Is an empty Arraylist (with nulls as its items) be considered as null? So, essentially would the below statement be true:
if (arrayList != null)
thanks
An empty collection isn't the same as null . An empty collection is actually a collection, but there aren't any elements in it yet. null means no collection exists at all.
In ArrayList, any number of null elements can be stored. While in HashMap, only one null key is allowed, but the values can be of any number.
null is a value that any ArrayList may contain as an element. Clearly, in that case the list has at least one element, and therefore is not empty. No matter what the initial state of a List , if an invocation of add(null) on that list completes normally then afterward the list is not empty.
To check if an ArrayList is empty, you can use ArrayList. isEmpty() method or first check if the ArrayList is null, and if not null, check its size using ArrayList. size() method. The size of an empty ArrayList is zero.
No.
An ArrayList can be empty (or with nulls as items) an not be null. It would be considered empty. You can check for am empty ArrayList with:
ArrayList arrList = new ArrayList(); if(arrList.isEmpty()) { // Do something with the empty list here. }
Or if you want to create a method that checks for an ArrayList with only nulls:
public static Boolean ContainsAllNulls(ArrayList arrList) { if(arrList != null) { for(object a : arrList) if(a != null) return false; } return true; }
arrayList == null
if there are no instance of the class ArrayList
assigned to the variable arrayList
(note the upercase for classes and the lowercase for variables).

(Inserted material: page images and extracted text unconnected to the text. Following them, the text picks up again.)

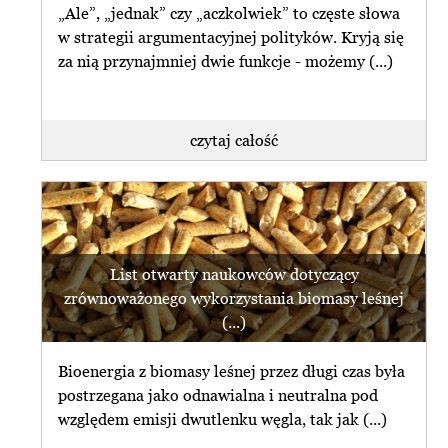
„Ale”, „jednak” czy „aczkolwiek” to częste słowa
w strategii argumentacyjnej polityków. Kryją się
za nią przynajmniej dwie funkcje - możemy (...)
czytaj całość
List otwarty naukowców dotyczący
zrównoważonego wykorzystania biomasy leśnej
(...)
Bioenergia z biomasy leśnej przez długi czas była
postrzegana jako odnawialna i neutralna pod
względem emisji dwutlenku węgla, tak jak (...)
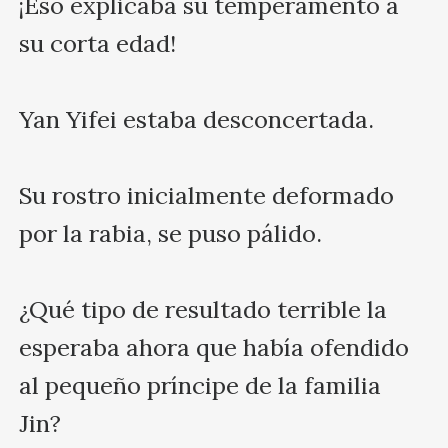
¡Eso explicaba su temperamento a 
su corta edad!

Yan Yifei estaba desconcertada.

Su rostro inicialmente deformado 
por la rabia, se puso pálido.

¿Qué tipo de resultado terrible la 
esperaba ahora que había ofendido 
al pequeño príncipe de la familia 
Jin?
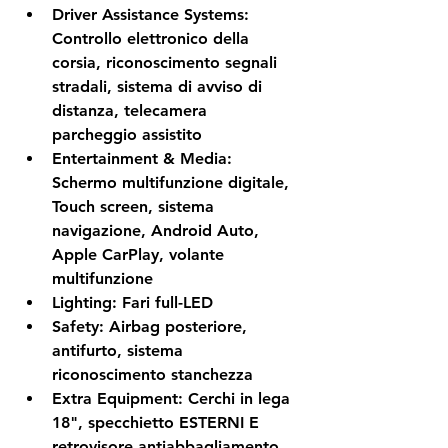
Driver Assistance Systems:
Controllo elettronico della 
corsia, riconoscimento segnali 
stradali, sistema di avviso di 
distanza, telecamera 
parcheggio assistito
Entertainment & Media:
Schermo multifunzione digitale, 
Touch screen, sistema 
navigazione, Android Auto, 
Apple CarPlay, volante 
multifunzione
Lighting:
 Fari full-LED
Safety:
 Airbag posteriore, 
antifurto, sistema 
riconoscimento stanchezza
Extra Equipment:
 Cerchi in lega 
18", specchietto ESTERNI E 
retrovisore antiabbagliamento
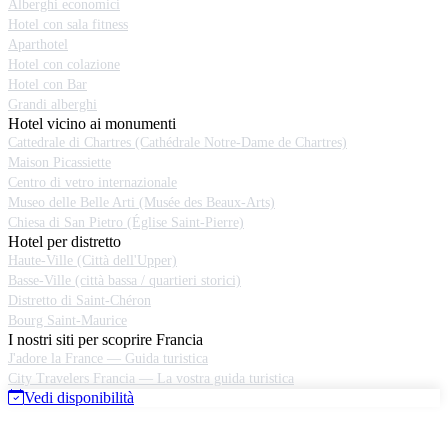
Alberghi economici
Hotel con sala fitness
Aparthotel
Hotel con colazione
Hotel con Bar
Grandi alberghi
Hotel vicino ai monumenti
Cattedrale di Chartres (Cathédrale Notre-Dame de Chartres)
Maison Picassiette
Centro di vetro internazionale
Museo delle Belle Arti (Musée des Beaux-Arts)
Chiesa di San Pietro (Église Saint-Pierre)
Hotel per distretto
Haute-Ville (Città dell'Upper)
Basse-Ville (città bassa / quartieri storici)
Distretto di Saint-Chéron
Bourg Saint-Maurice
I nostri siti per scoprire Francia
J'adore la France — Guida turistica
City Travelers Francia — La vostra guida turistica
Vedi disponibilità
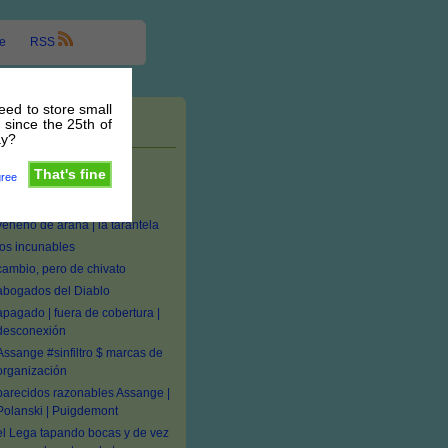
e
RSS
need to store small
 since the 25th of
Entradas recientes
ay?
#seTas medicinales:
That's fine
gree
Ganoderma, Inonotus,
Penicillium
veneno de araña | la tarantela
los incunables
cambio, pero de chivato
abogados del Diablo
apagado | fuera de cobertura |
desconexión
Assange #sinfiltro $ marcas de
organización
parecidos razonables Assange |
Polanski | Puigdemont
el Lega tapando bocas y de vez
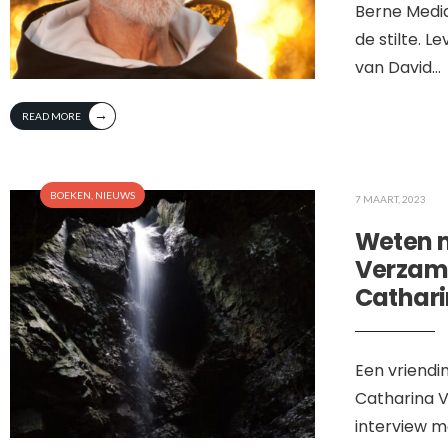
Berne Media
de stilte. L
van David
...
→
READ MORE
BOEKEN
,
NIEUWS
7 MAART, 2023
Weten m
Verzam
Cathari
Een vriendin
Catharina V
interview m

If, at anytime, you do arrayList = new ArrayList()
then arrayList != null
because is pointing to an instance of the class ArrayList
If you want to know if the list is empty, do
if(arrayList != null && !arrayList.isEmpty()) { //has items here. The fact that has items does not mean that the items are != null. //You have to check the nullity for every item } else { // either there is no instance of ArrayList in arrayList or the list is empty. }
If you don't want null items in your list, I'd suggest you to extend the ArrayList class with your own, for example:
public class NotNullArrayList extends ArrayList{ @Override public boolean add(Object o) { if(o==null) throw new IllegalArgumentException("Cannot add null items to the list"); else return super.add(o); } }
Or maybe you can extend it to have a method inside your own class that re-defines the concept of "empty List".
public class NullIsEmptyArrayList extends ArrayList{ @Override public boolean isEmpty() if(super.isEmpty()) return true; else{ //Iterate through the items to see if all of them are null. //You can use any of the algorithms in the other responses. Return true if all are null, false otherwise. //You can short-circuit to return false when you find the first item not null, so it will improve performance. } }
The last two approaches are more Object-Oriented, more elegant and reusable solutions.
Updated with Jeff suggestion IAE instead of NPE.